[ACTION ITEM] The entries below contain a stretch that opens with the line containing "One object in" and closes with the line containing "Picture 2: First"; set down that stretch exactly, both ends included, and nothing else.

___ SUPPLIED DATA

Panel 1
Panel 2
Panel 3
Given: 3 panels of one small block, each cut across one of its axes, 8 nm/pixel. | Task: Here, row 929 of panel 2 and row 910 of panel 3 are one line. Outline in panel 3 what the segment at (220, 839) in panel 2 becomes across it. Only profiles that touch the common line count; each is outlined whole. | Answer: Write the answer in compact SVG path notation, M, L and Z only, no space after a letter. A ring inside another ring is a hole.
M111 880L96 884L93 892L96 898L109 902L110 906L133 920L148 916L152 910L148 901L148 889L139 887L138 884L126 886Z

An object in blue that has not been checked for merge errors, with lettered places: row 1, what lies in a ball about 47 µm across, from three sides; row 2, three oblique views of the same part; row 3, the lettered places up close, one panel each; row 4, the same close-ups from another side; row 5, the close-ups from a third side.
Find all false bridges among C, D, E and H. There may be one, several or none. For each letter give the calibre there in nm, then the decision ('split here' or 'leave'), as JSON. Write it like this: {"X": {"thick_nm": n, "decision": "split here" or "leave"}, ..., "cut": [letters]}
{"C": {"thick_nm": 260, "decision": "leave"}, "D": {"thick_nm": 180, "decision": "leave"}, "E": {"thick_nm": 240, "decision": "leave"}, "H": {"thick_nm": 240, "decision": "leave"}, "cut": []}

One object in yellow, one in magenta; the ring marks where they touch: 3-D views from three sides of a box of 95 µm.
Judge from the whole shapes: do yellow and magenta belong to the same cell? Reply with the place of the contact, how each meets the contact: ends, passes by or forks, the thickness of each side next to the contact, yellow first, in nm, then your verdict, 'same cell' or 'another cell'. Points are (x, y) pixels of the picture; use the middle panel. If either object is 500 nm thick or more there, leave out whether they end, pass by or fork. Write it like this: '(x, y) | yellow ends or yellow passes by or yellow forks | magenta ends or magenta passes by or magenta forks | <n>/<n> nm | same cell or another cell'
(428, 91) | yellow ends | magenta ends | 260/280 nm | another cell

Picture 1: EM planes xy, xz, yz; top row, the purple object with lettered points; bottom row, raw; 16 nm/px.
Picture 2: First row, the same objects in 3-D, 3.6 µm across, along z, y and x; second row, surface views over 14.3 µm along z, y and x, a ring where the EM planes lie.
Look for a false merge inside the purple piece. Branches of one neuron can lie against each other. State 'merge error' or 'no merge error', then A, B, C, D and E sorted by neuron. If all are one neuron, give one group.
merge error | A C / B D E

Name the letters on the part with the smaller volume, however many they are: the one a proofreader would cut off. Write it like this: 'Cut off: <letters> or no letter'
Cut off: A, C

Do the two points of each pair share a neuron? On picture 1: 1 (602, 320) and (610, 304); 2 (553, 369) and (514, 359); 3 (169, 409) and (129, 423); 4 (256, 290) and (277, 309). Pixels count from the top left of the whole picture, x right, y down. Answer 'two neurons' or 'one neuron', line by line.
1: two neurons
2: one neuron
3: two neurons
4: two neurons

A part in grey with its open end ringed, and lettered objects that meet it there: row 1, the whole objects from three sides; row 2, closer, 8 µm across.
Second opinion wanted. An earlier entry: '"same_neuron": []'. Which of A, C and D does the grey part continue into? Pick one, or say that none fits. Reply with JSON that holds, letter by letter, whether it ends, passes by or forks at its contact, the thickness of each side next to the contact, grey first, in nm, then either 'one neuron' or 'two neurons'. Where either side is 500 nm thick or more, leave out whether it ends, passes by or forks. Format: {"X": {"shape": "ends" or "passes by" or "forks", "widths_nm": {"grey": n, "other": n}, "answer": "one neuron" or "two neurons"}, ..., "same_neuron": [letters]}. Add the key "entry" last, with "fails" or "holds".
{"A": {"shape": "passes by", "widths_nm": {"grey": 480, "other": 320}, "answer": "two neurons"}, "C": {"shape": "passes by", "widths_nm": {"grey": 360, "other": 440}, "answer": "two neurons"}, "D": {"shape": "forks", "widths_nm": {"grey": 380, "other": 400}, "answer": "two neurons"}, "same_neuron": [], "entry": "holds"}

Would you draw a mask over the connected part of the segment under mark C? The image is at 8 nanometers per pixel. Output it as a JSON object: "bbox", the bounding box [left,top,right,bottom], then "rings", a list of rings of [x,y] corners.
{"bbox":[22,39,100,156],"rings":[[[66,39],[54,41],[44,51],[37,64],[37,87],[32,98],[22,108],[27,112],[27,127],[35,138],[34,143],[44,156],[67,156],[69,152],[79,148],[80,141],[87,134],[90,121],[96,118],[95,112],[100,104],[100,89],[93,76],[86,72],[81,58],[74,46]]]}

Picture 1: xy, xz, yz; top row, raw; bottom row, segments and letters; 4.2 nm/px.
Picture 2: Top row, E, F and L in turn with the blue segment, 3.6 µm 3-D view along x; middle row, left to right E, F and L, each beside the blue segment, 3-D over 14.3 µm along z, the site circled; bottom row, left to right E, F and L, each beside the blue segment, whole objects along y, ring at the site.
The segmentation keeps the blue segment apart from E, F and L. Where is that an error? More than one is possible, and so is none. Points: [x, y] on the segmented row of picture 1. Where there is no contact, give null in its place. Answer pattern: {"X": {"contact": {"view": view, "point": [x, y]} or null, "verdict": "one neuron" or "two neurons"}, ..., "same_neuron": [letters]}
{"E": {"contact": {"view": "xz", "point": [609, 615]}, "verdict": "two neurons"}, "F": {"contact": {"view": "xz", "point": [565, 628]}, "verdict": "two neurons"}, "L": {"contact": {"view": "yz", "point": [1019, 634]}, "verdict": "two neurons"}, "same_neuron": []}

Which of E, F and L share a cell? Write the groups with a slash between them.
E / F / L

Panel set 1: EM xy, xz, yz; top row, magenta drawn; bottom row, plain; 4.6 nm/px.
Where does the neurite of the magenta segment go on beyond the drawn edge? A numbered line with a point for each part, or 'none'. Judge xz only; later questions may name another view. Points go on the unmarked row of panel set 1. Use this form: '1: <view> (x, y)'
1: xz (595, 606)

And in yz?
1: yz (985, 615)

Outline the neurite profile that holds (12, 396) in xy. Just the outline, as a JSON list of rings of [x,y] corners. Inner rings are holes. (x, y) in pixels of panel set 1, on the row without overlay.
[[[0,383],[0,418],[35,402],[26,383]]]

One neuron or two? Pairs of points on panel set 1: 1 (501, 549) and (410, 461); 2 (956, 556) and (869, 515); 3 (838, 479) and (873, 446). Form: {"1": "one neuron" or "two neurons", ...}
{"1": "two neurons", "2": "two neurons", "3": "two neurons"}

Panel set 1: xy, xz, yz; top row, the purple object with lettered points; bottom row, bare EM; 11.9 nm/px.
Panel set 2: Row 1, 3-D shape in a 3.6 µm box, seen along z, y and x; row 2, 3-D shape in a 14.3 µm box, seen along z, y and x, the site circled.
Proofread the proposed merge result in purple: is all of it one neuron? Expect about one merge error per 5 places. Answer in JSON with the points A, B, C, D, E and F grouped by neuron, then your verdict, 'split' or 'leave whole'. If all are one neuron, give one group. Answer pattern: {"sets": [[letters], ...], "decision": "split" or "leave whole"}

______

[YOUR SOLUTION]
One object in yellow, one in magenta; the ring marks where they touch: 3-D views from three sides of a box of 95 µm.
Judge from the whole shapes: do yellow and magenta belong to the same cell? Reply with the place of the contact, how each meets the contact: ends, passes by or forks, the thickness of each side next to the contact, yellow first, in nm, then your verdict, 'same cell' or 'another cell'. Points are (x, y) pixels of the picture; use the middle panel. If either object is 500 nm thick or more there, leave out whether they end, pass by or fork. Write it like this: '(x, y) | yellow ends or yellow passes by or yellow forks | magenta ends or magenta passes by or magenta forks | <n>/<n> nm | same cell or another cell'
(428, 91) | yellow ends | magenta ends | 260/280 nm | another cell

Picture 1: EM planes xy, xz, yz; top row, the purple object with lettered points; bottom row, raw; 16 nm/px.
Picture 2: First row, the same objects in 3-D, 3.6 µm across, along z, y and x; second row, surface views over 14.3 µm along z, y and x, a ring where the EM planes lie.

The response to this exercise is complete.